### [Bitte bearbeiten]
(a) Stimmen diese Aussagen mit dem Übungstext überein? Beantworten Sie jede mit Ja oder Nein und zitieren Sie die entscheidenden Worte wörtlich.
(i) Laut wishi ist in 44805 bei einer Technicolor noch nichts geschehen.
(ii) Ryle hat der Freischaltung des WifiSpots zugestimmt.
(iii) Laut wishi konnte man sich zumindest mit einem Gerät anmelden.
(b) Beantworten Sie kurz anhand des Übungstexts:
(i) Was ist laut Kundencenter bei wishi gesetzt worden?
(ii) Worin besteht für wishi die Gegenleistung?
(iii) Was geschieht laut wishis Update, wenn sich ein Gerät verbinden kann?

# Unitymedia WifiSpot



## wishi (5. Juli 2016)

Unitymedia schaltet ab heute sämtliche Router für das WifiSpot frei. 
Mich würde gerne interessieren wo bei wem das schon funktioniert mit PLZ bereich und falls vorhanden, Funktionsstörungen oder Bandbreiteneinbrüchen.
Eventuell auch die Hardware. Reibungsloser Update der FW e.c.t.
 Mal sehen ob das so funktioniert wie es sich UM vorstellt.

Hier in 44805 und einer Technicolor ist noch nichts geschehen. Laut Kundencenter aber angeblich freigeschaltet und Passwort ist auch gesetzt worden.




			Dieser Inhalt steht nur eingeloggten Mitgliedern zur Verfügung.


----------



## Ryle (5. Juli 2016)

Ich hab dem Blödsinn direkt widersprochen, bin doch nicht bekloppt und stelle für andere ohne Gegenleistung nen Hotspot zur Verfügung.


----------



## wishi (5. Juli 2016)

Die Gegenleistung ist ja, das man es selber nutzen kann. Somit schließt man sich ja selber auch aus.
Aber ich habe jetzt einen Wifispot, kann mich allerdings nicht anmelden. Noch jemand so ein Problem?

Edit: Mit keinem Gerät kann man sich anmelden. Weder PC noch Smartphone noch Tabelt. Meldung vom Tablet "Authentiziezirungsproblem"

Update: Mal geht es dann mal wieder nicht. Kommt es dazu das ein Gerät sich verbinden kann, laufen kaum Daten und es kommt zu einem Verbindungsabbruch. Sehr schlechter Start!


----------



## rabe08 (5. Juli 2016)

### [Daten zur Prüfung]
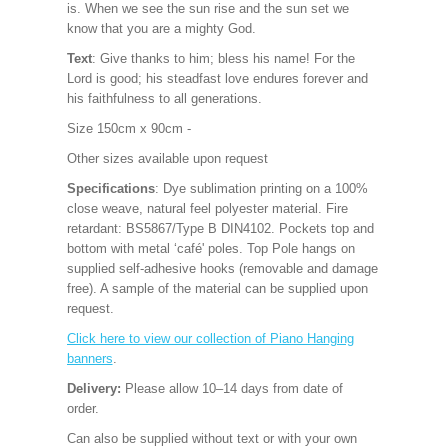
is. When we see the sun rise and the sun set we
know that you are a mighty God.
Text
: Give thanks to him; bless his name! For the
Lord is good; his steadfast love endures forever and
his faithfulness to all generations.
Size 150cm x 90cm -
Other sizes available upon request
Specifications
: Dye sublimation printing on a 100%
close weave, natural feel polyester material. Fire
retardant: BS5867/Type B DIN4102. Pockets top and
bottom with metal ‘café' poles. Top Pole hangs on
supplied self-adhesive hooks (removable and damage
free). A sample of the material can be supplied upon
request.
Click here to view our collection of Piano Hanging
banners
.
Delivery: 
Please allow 10–14 days from date of 
order.   
Can also be supplied without text or with your own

### [Lösungen nach Aufgaben]
(a)
(i) Ja: „Hier in 44805 und einer Technicolor ist noch nichts geschehen.“
(ii) Nein: „Ich hab dem Blödsinn direkt widersprochen“
(iii) Nein: „Mit keinem Gerät kann man sich anmelden.“

(b)
(i) Das Passwort.
(ii) Darin, dass man es selber nutzen kann.
(iii) Es laufen kaum Daten, und es kommt zu einem Verbindungsabbruch.